Pages 34-35: The entire quote from Tacitus below gives us an important understanding of the ways that Roman society/culture viewed Christians in the 1st century (and a strikingly similar parallel to the ways that the 21st century modern culture is continuing to view Bible-believing Christians). The final line of his quote is particularly pertinent for us today:

“Stopped for a moment, this evil superstition [Christianity] reappeared, not only in Judea, where was the root of the evil, but also In Rome, where all things sordid and abominable from every corner of the world come together. Thus, first those who confessed [that they were Christians] were arrested, and on the basis of their testimony a great number were condemned, although not so much for the fire itself as for their hatred of humankind…[Gonzalez continues by writing that] Tacitus believes the rumors, and thinks that Christians hate humankind. This last charge makes sense if one remembers that with pagan worship that Christians often felt the need to abstain from them. Therefore, to the eyes of a Roman such as Tacitus, who loved his culture and society, Christians appeared as haters of humankind [by not doing what their non-Christian neighbors were doing].”

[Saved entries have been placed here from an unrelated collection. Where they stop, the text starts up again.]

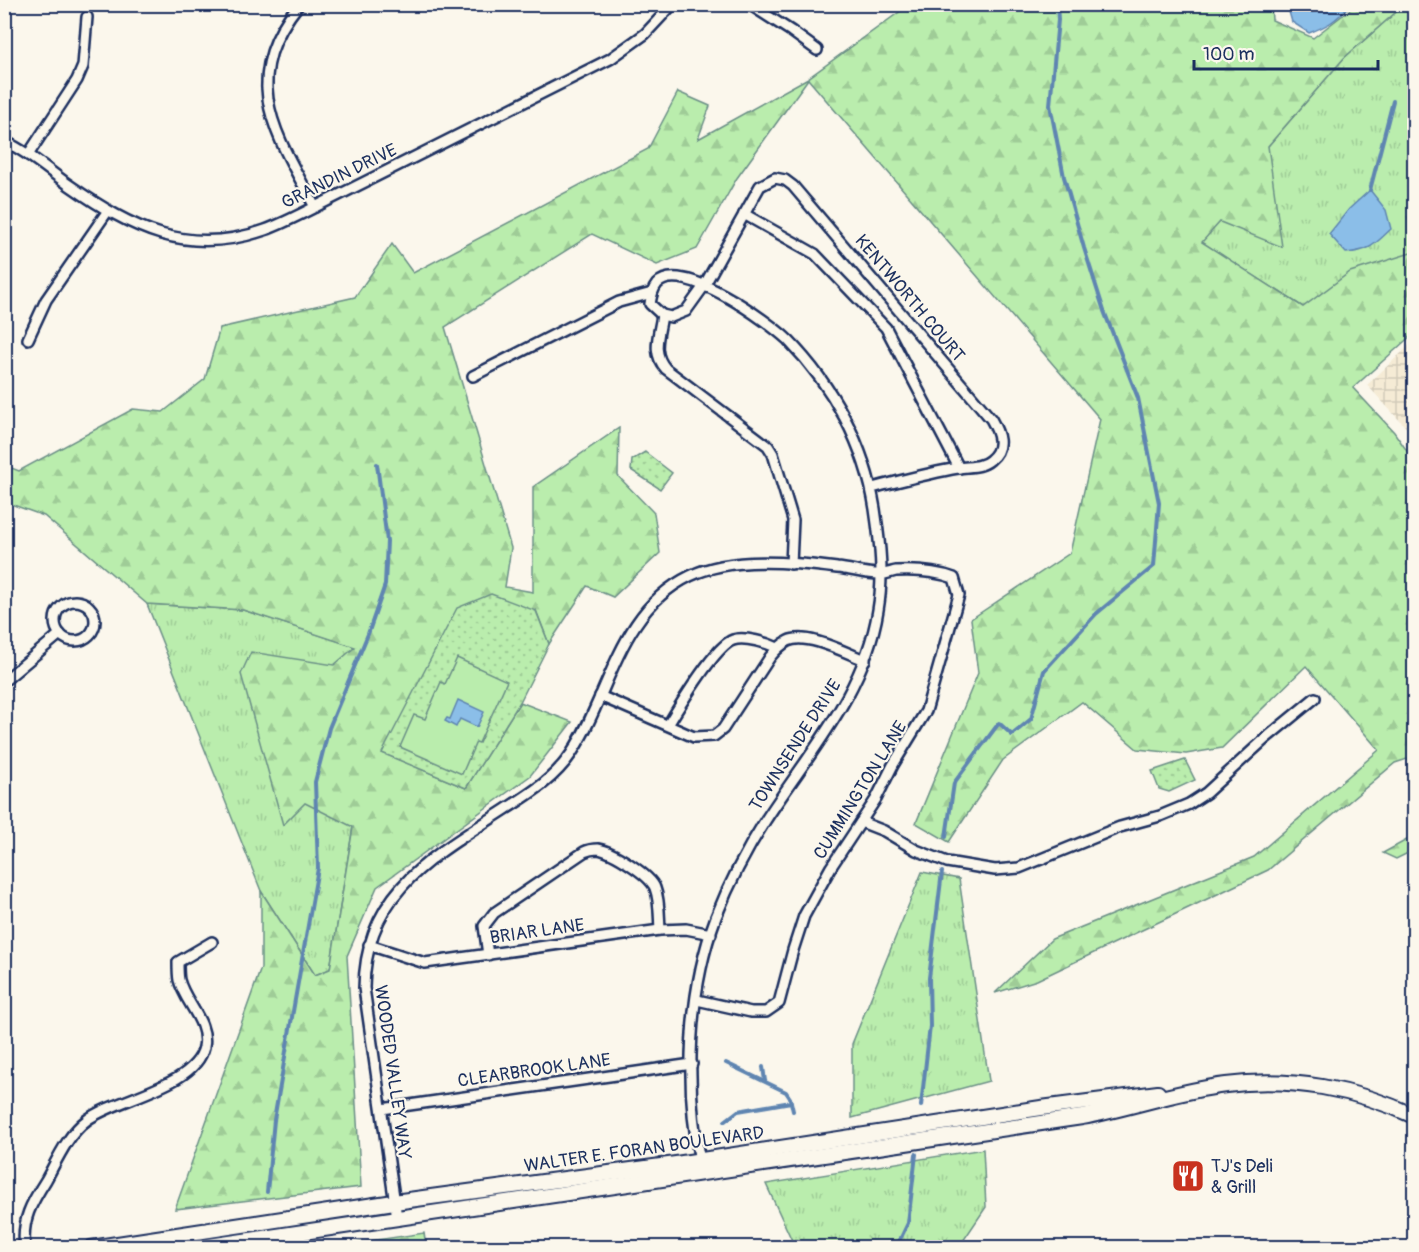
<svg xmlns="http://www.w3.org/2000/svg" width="1419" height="1252" font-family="Pangolin,sans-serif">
<defs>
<pattern id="industrial-grid" width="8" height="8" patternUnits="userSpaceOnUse" patternTransform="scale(1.5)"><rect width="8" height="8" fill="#f5ebd5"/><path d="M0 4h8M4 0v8" fill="none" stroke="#d1cab9"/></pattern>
<pattern id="grass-tufts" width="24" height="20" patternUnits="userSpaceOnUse" patternTransform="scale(1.5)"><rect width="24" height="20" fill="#baedad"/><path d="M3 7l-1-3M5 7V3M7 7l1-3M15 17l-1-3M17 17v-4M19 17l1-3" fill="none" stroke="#9fcc97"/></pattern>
<pattern id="forest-firs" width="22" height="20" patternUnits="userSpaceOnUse" patternTransform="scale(1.5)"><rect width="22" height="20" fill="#baedad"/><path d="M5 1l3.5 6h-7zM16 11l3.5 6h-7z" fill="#9fcc97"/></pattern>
<pattern id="park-dots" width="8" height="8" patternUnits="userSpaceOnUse" patternTransform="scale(1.5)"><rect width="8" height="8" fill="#baedad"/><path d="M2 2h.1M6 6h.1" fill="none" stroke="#9fcc97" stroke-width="1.8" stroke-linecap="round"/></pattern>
</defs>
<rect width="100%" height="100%" fill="#fbf7ec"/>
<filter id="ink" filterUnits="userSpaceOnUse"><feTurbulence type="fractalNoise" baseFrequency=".0167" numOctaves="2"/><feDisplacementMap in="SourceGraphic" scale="12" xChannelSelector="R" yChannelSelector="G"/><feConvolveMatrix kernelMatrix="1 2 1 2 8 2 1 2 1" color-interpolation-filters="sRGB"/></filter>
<g filter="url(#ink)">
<path fill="url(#industrial-grid)" d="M1414,341V436L1367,385Z"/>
<g fill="url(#grass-tufts)" stroke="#6a8e86" stroke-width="1.5">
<path d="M1404,5H1414V259L1303,307L1201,242L1268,146L1344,58Z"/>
<path d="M147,604L243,610L356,647L353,826L330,969L315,975L261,891Z"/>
<path d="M922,872L959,879L989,1081L852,1118V1044Z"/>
<path d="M983,1149L986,1207L959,1247H795L766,1184Z"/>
</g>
<g fill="url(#forest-firs)" stroke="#6a8e86" stroke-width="1.5">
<path d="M909,5H1271L1272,20L1313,38L1356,5H1404L1344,58L1268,146L1282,247L1220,222L1202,242L1303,307L1350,272L1414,252V333L1353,388L1394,432L1414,461V767L1407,759L1395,763L1268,870L1037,980L995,993L1052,939L1254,857L1379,750L1306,666L1222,748L1186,754L1137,749L1082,702L1003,760L949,842L916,823L978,673L971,619L1070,553L1100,419L808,79L737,178L697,249L657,265L592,234L445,327L511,548L505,587L533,592V487L619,428L618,476L654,513L660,553L613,597L587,586L549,644L536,610L383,753L466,788L520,702L572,722L530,776L377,887L347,956L361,1187L175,1209L261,968V891L315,975L330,969L353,827L305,803L283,825L241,674L251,652L334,665L355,647L243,610L147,604L44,516L5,502L4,465L19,471L133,409L163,412L205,379L220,328L355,297L392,244L413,273L648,149L678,92L710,106L698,139L808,78Z"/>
<path d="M1414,836V850L1396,859L1383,853Z"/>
<path d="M424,1233L426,1246L418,1247H329Z"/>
</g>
<g fill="url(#park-dots)" stroke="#6a8e86" stroke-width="1.5">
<path d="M645,452L672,473L660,489L631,470L632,460Z"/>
<path d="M491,594L536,611L549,644L520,702L466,788L382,753L457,608Z"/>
<path d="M1185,760L1195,780L1169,792L1159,789L1152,771Z"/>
</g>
<path fill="#baedad" stroke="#6a8e86" stroke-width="1.5" d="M457,658L507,681L479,743L476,742L462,774L400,747L414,715L425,719L441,682L445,684Z"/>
<g fill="#8bbee8" stroke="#5e85b1" stroke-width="1.5">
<path d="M1287,5V4L1349,5C1338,20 1327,26 1309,33L1292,22Z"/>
<path d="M1370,190L1386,210L1391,229C1374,245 1370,251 1346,253L1329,234L1349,209Z"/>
<path d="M458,700L484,712L477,727L460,719L456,727L445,721L447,718L450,719Z"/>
</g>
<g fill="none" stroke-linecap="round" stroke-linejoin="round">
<g stroke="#5e85b1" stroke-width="4">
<path d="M1370,190L1393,101"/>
<path d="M946,837L954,783L999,723L1012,735L1031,719L1044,671L1096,614L1154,566L1159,503L1138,398L1104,311L1084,248L1064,177L1050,105L1058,20L1057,4"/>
<path d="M726,1063L786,1092L790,1098L793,1111"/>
<path d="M763,1067L765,1081"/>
<path d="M921,1106L930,1026L929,978L942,872"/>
<path d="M725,1121L738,1111L791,1102"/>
<path d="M267,1192L274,1120L318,868L315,782L329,728L368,634L385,585L387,541L377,464"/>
<path d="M896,1248L908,1223L916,1154"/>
</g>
<g stroke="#1b2f5e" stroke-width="14">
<g id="street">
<path d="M299,4C237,81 277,135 315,207"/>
<path d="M749,4L791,31L817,50"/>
<path d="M4,141C28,152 48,170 69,185C132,229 187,257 265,230C282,224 299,215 315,207L610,59L645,34L673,4"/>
<path d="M28,155L77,80L83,66L87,17"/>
<path d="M744,214L815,254L886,328L959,468"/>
<path d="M662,315C659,336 651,352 666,369L768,446L773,454L793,520L791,564"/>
<path d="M28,339L46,300L107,212"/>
<path d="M473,376L619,302L652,293"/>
<circle cx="75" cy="621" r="20"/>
<path d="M4,681L60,634"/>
<path d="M600,696L694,737L714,736L723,729L770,657C775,651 780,645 788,641C807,632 846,653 865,660"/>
<path d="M668,725C679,707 715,646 733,640C745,636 767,643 778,648"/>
<path d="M861,822L884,831L916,850L947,862L995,870L1019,868L1120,827L1160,816L1189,804L1206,793L1265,739L1315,698"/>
<path d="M369,945L425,963L660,930L686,929L711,934"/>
<path d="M488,955L484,926L494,913L584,852C588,850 593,849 598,849C612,851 650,875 655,888C660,901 659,917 660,930"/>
<path d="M382,1109L692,1064"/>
<path d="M701,1166C684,1088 688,991 716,917C729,884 746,851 765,821C808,754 865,692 878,610C884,576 880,543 875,509C865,445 833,386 788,340C769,322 682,258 657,284C652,290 651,297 650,304L662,315L671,317L686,311L704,286L760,186L775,178L785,180L793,186L991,419C999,433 1005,448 990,460C981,468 969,466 958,468C929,473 900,481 872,488"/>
<path d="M397,1218L364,988C365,891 434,856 506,809C531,793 554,779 571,754C611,693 618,611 690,576C731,556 792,562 837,568C851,569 868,575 882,574C887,574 891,572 896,571C916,570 935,571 954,578L959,595L926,711L893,765L876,799L831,867L804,916L793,950L779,1003L766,1012H751L697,1000"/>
<path d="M25,1248C21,1220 32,1202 46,1180C57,1160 68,1134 87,1120C116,1098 195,1087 204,1047C209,1022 185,1003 179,980C178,975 178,968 178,962L212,942"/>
</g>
</g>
<g stroke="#1b2f5e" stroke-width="18">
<g id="secondary">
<path d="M91,1248L394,1202L676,1164L1041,1108L1158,1093"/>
<path d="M195,1248L1082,1117C1130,1108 1177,1091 1226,1085C1289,1076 1357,1089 1414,1116"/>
</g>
</g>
<use href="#street" stroke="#fbf7ec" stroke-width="9"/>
<use href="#secondary" stroke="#fbf7ec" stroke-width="14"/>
</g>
</g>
<defs>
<g id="restaurant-square" transform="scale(1.725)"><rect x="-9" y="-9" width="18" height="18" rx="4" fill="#c8321e" stroke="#fbf7ec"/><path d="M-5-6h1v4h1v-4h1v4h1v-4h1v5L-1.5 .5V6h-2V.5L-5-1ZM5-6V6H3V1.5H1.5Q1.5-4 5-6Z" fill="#fff"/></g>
</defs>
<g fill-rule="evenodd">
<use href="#restaurant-square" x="1188" y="1176"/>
</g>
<g text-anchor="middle" stroke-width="4.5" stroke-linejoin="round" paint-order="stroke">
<g font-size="18" fill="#1b2f5e" stroke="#fbf7ec">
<text transform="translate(339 176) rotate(-26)" y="6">GRANDIN DRIVE</text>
<text transform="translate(910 298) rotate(50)" y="6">KENTWORTH COURT</text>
<text transform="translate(795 745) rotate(-57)" y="6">TOWNSENDE DRIVE</text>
<text transform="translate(860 790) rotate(-58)" y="6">CUMMINGTON LANE</text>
<text transform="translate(537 931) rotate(-8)" y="6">BRIAR LANE</text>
<text transform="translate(534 1070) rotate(-8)" y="6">CLEARBROOK LANE</text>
<text transform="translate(393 1072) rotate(82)" y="6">WOODED VALLEY WAY</text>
<text transform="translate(644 1149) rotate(-8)" y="6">WALTER E. FORAN BOULEVARD</text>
</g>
<g font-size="18" fill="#1b2f5e" stroke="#fbf7ec" text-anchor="start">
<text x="1211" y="1172">TJ's Deli<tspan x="1211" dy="21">&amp; Grill</tspan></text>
</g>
</g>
<rect width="1419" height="1252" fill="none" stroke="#fbf7ec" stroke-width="24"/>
<rect x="12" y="12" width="1395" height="1228" fill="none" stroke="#1b2f5e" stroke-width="2" filter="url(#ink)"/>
<path d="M1194 60v9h184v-9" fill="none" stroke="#1b2f5e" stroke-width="3"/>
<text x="1203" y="60" font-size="18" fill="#1b2f5e" stroke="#fbf7ec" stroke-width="4.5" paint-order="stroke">100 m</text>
</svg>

Just as Jesus said that He was hated because He testified that the people and their actions were sinful (John 7:7; John 15:18-25), just as Peter stated that the non-Christians think it strange that Christians won’t plunge into evil ways/practices with non-Christians (1 Peter 4:1-5), just as Hebrews says that by not living the way non-Christians live we are in fact condemning them and their behavior (as Noah did so many years before in his generation–Hebrews 11:7), for all these reasons and more the early Church was hated by Roman society. The same is continuing to be true today.

May the LORD help us to learn from the past as we live in the present, to have vision to look to the lessons taught yesterday by the Holy Spirit to our spiritual ancestors in the furnace of trials in a foreign culture. And may the LORD bless us to have spiritual sight today as we are salt and light in an equally foreign culture, as we turn the other cheek and forgive & bless but refuse to turn from the Truth of God’s Word, as we are in the world but not of the world, as we “fill this city with this teaching [the Gospel]” (Acts 5:28) and “keep oneself from being polluted by the world” (James 1:27).